Cependant, le souffle ne s’éteint jamais totalement. Peu à peu, il se laisse à nouveau apprivoiser par l’instrument et le désir de jouer. Mais le destin bat une nouvelle fois la mesure : il est violemment agressé et doit demeurer hospitalisé pendant de longs mois. Grâce à un programme conçu spécialement pour lui, reposant sur l’utilisation d’électrodes et d’un programme informatique, il parvient à achever des enregistrements qu’il avait entamés dans les années 70. Mais, la gêne liée à la maladie est trop importante pour lui permettre d’assumer des représentations en public : sa main droite l’abandonne progressivement et bientôt l’ensemble de ses doigts à l’exception des pouces. Aussi, s’oriente-t-il vers la direction d’orchestre. Ses mains n’étant plus capables de tourner les pages, il apprend les partitions par cœur en se levant aux aurores et mémorise jusqu’à plus de 1 500 morceaux. Enfin, aux termes d’une vie de combat et toujours guidée par la musique, il fait ses adieux à la scène l’année dernière.

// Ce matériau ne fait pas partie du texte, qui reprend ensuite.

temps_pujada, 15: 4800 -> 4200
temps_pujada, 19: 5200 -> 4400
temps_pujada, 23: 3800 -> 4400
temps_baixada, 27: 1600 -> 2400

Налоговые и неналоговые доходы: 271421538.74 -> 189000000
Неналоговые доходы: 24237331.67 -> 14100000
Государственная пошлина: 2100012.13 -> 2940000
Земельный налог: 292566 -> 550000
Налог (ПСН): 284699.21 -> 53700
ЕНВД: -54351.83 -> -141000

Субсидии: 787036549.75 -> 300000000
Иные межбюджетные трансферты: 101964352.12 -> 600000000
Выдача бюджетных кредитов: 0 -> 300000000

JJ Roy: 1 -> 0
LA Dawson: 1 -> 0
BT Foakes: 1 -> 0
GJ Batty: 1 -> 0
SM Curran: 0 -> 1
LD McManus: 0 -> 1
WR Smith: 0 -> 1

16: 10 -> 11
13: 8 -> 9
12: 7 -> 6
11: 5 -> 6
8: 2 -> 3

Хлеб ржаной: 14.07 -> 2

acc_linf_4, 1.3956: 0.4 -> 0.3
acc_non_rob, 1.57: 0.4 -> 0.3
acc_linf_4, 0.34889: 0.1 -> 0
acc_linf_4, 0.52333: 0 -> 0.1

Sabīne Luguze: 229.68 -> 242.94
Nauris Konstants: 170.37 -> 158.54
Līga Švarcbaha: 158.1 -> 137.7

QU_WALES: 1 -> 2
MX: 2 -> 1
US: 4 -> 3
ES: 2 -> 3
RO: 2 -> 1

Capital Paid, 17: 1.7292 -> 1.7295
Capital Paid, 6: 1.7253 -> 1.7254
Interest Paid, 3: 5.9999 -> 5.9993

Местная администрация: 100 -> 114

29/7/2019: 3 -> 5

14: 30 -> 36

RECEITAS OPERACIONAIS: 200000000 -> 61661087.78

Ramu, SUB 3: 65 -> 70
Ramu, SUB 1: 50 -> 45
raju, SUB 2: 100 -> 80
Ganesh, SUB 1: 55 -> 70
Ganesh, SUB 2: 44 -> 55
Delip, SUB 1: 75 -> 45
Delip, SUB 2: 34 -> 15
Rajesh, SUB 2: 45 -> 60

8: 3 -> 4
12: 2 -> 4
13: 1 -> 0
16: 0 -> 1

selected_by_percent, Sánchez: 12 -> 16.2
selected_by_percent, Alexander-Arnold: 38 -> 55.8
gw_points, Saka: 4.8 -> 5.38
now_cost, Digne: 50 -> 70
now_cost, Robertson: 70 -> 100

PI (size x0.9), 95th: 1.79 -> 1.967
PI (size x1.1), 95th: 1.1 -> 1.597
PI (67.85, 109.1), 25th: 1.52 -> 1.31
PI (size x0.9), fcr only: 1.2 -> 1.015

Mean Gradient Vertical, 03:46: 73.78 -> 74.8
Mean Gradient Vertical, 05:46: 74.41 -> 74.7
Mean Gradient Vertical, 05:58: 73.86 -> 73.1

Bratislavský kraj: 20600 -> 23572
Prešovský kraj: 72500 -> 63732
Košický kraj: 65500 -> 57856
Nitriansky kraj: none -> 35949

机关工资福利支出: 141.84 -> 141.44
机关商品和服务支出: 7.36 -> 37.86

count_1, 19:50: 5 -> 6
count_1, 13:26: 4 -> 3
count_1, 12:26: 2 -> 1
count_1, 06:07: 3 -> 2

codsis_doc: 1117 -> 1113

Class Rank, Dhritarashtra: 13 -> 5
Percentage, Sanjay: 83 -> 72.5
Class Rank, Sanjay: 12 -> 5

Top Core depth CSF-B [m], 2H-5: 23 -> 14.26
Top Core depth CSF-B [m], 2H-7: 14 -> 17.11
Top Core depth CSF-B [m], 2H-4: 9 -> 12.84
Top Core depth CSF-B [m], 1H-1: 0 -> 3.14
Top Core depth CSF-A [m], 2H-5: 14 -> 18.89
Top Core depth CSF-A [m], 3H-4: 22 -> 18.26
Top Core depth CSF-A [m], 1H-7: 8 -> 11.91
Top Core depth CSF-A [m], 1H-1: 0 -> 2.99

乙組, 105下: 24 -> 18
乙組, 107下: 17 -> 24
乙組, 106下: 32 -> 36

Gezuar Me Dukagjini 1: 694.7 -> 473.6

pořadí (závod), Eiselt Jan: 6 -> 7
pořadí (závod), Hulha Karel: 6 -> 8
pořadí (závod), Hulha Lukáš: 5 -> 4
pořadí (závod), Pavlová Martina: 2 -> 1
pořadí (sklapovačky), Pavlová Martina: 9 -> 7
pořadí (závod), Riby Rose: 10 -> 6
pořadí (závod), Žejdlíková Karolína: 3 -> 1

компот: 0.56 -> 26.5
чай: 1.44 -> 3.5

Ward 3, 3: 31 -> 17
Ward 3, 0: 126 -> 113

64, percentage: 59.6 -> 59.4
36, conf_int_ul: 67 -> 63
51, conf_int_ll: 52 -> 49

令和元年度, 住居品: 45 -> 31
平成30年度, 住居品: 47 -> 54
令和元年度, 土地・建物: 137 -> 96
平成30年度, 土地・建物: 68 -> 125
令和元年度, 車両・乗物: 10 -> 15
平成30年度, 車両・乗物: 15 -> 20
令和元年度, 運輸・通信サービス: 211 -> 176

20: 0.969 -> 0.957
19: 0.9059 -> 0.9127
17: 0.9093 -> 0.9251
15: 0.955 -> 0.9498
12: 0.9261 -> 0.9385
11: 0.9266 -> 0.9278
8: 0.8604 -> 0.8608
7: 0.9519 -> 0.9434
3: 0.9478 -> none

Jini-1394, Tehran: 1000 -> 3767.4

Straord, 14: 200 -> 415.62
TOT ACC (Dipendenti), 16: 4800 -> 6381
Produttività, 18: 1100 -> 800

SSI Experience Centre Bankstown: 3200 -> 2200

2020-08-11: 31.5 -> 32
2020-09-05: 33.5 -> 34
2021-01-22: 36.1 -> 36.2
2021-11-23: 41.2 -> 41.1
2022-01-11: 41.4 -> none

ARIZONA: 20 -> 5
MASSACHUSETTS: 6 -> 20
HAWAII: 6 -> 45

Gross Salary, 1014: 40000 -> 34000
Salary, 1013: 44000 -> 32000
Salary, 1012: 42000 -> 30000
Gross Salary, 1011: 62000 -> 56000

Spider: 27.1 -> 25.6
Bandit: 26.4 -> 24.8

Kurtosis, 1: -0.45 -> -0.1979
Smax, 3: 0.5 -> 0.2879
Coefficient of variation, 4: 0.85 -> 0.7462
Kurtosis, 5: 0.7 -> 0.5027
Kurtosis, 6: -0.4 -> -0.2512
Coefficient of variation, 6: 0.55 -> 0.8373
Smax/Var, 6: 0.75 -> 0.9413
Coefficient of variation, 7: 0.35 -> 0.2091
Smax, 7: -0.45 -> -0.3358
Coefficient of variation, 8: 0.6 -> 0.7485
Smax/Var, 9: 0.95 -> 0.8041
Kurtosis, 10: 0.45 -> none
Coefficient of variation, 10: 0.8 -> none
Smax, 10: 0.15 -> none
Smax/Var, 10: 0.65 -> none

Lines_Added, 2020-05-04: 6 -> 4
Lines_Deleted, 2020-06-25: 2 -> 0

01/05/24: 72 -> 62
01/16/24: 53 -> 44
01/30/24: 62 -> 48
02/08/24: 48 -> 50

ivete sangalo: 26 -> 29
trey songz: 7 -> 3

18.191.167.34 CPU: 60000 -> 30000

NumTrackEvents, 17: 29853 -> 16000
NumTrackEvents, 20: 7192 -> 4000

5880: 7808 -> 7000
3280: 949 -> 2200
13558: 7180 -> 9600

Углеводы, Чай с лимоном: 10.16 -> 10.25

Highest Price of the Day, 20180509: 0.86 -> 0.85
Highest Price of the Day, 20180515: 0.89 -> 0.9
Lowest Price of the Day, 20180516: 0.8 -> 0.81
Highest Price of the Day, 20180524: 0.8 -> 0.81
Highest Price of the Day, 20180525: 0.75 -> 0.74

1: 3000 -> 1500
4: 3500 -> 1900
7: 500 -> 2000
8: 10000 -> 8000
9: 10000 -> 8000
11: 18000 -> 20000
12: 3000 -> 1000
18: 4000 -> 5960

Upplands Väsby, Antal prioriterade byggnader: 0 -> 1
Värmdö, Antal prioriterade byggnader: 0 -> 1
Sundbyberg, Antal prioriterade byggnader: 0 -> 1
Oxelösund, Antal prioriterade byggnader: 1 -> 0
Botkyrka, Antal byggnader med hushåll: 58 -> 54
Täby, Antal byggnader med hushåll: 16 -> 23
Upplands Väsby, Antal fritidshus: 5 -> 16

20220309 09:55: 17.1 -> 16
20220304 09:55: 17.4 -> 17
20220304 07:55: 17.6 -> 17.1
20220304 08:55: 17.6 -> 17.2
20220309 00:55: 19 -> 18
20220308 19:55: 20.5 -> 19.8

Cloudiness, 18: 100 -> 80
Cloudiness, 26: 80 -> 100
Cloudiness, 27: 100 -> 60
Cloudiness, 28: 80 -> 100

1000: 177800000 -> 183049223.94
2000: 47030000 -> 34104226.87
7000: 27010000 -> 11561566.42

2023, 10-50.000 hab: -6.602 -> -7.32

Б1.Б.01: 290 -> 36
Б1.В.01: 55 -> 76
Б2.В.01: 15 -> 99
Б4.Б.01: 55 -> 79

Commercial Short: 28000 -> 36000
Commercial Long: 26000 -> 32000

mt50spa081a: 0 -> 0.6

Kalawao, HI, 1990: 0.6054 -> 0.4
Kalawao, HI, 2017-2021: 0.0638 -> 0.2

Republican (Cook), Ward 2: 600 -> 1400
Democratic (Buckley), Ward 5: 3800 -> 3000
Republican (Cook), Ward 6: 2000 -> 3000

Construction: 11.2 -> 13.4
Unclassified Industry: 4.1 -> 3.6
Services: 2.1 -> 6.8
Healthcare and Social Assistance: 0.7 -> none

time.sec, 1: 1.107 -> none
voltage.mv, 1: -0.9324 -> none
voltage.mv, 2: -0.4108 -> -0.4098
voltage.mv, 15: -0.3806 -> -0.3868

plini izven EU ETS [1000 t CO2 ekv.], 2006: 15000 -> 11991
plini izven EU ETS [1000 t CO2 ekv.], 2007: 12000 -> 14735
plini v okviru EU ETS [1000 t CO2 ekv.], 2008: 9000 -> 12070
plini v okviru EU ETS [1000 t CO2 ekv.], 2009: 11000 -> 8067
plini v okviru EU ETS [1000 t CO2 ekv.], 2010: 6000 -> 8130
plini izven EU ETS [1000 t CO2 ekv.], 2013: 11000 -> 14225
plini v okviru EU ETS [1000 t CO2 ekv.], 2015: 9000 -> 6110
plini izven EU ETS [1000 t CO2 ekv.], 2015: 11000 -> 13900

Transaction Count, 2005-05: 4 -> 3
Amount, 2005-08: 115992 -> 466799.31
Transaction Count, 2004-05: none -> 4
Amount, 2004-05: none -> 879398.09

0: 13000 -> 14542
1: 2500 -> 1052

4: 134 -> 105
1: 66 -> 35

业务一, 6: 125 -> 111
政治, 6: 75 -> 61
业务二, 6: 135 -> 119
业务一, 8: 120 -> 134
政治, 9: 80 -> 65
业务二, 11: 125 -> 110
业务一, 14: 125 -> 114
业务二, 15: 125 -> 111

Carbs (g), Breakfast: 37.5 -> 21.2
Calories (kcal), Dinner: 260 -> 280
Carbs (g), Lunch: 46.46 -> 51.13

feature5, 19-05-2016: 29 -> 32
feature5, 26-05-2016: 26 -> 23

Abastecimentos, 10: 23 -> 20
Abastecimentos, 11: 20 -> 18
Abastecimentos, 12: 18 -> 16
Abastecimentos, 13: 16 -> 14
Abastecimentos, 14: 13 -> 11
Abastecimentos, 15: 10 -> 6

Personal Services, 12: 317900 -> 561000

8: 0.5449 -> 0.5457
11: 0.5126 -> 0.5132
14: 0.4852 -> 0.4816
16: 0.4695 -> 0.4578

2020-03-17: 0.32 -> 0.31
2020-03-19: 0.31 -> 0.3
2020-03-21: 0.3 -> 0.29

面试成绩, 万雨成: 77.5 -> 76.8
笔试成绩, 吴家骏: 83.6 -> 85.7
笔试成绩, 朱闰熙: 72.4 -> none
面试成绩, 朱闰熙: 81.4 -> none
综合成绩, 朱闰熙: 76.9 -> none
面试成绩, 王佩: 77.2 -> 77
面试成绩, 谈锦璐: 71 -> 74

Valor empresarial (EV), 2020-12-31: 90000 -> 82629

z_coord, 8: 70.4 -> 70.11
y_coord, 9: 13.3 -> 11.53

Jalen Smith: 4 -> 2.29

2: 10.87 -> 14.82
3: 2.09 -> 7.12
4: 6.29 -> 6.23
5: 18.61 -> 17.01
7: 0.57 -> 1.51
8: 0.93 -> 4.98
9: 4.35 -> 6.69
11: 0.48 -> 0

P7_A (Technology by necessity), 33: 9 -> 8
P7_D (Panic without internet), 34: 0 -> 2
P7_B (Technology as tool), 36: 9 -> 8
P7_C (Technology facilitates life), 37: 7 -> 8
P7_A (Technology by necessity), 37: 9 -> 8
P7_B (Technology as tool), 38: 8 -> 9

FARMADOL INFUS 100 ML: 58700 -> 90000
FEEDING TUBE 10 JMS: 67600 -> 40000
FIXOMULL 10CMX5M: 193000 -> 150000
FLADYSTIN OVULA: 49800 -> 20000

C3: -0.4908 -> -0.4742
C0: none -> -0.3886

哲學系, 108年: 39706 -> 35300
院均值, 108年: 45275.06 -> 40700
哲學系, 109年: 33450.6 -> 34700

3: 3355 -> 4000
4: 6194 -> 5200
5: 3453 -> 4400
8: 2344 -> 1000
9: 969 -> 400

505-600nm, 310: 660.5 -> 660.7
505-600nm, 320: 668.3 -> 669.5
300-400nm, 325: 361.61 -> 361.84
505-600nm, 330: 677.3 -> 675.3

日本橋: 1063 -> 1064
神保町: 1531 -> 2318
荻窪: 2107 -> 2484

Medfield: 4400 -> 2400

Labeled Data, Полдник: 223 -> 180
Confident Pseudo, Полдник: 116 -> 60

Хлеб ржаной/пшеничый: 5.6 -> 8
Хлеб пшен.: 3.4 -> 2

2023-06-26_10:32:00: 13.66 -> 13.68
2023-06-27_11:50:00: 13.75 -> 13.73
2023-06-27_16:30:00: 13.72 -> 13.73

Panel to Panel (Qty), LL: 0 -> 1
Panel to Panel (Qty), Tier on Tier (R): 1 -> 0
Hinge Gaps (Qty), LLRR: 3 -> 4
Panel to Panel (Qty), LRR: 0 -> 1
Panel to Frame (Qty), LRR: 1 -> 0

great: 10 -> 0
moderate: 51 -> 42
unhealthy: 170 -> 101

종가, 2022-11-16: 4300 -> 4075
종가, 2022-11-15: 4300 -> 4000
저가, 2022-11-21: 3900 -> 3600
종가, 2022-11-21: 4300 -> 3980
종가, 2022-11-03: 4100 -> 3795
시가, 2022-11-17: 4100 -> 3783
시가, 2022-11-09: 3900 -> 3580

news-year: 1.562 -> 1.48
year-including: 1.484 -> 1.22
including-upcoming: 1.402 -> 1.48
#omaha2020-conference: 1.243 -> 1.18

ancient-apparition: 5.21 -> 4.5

Prendre son destin en main

Dans l’ombre cependant, un des plus grands admirateurs de João Carlos Martins pressent que derrière cet adieu, la douleur de ne plus jouer du piano est encore prégnante. Ubirata Costa, ingénieur, décide alors de s’atteler à un projet ambitieux : concevoir des gants bioniques, conférant aux doigts l’énergie qui leur manque. Il apporte un premier prototype au musicien. L’espoir se mue rapidement en silence : le dispositif ne fonctionne pas. Mais João Carlos Martins veut consoler l’inventeur de sa déception et l’invite à déjeuner. La mansuétude du pianiste convainc Ubirata Costa de se remettre à l’ouvrage. Il corrige son dispositif en utilisant des matériaux plus souples : du néoprène et des pièces imprimées en 3D. Il recontacte le musicien et cette fois la magie opère, grâce à un mécanisme ‘simple’ où après chaque note jouée, les doigts sont repoussés vers le haut. Les gants, dont des dizaines de version se sont succédées, fonctionnent grâce à une petite batterie et un système de détection qui transmet l’énergie aux doigts et les repousse quand la note a été jouée. Le système est couplé à un robot capable de tourner les pages à mesure que le morceau se déroule. Peu à peu, João Carlos Martins réapprivoise le piano grâce à ses gants, se sentant comme l’enfant de huit ans qui déchiffrait ses premières partitions et découvrait le clavier.

Aujourd’hui, il peut de nouveau s’enfuir avec Chopin, Bach ou Mozart, sans la même perfection, sans la même virtuosité, mais avec une émotion renouvelée qu’il souhaite transmettre aux spectateurs du Carnegie Hall devant lesquels il jouera en février comme il y a soixante ans.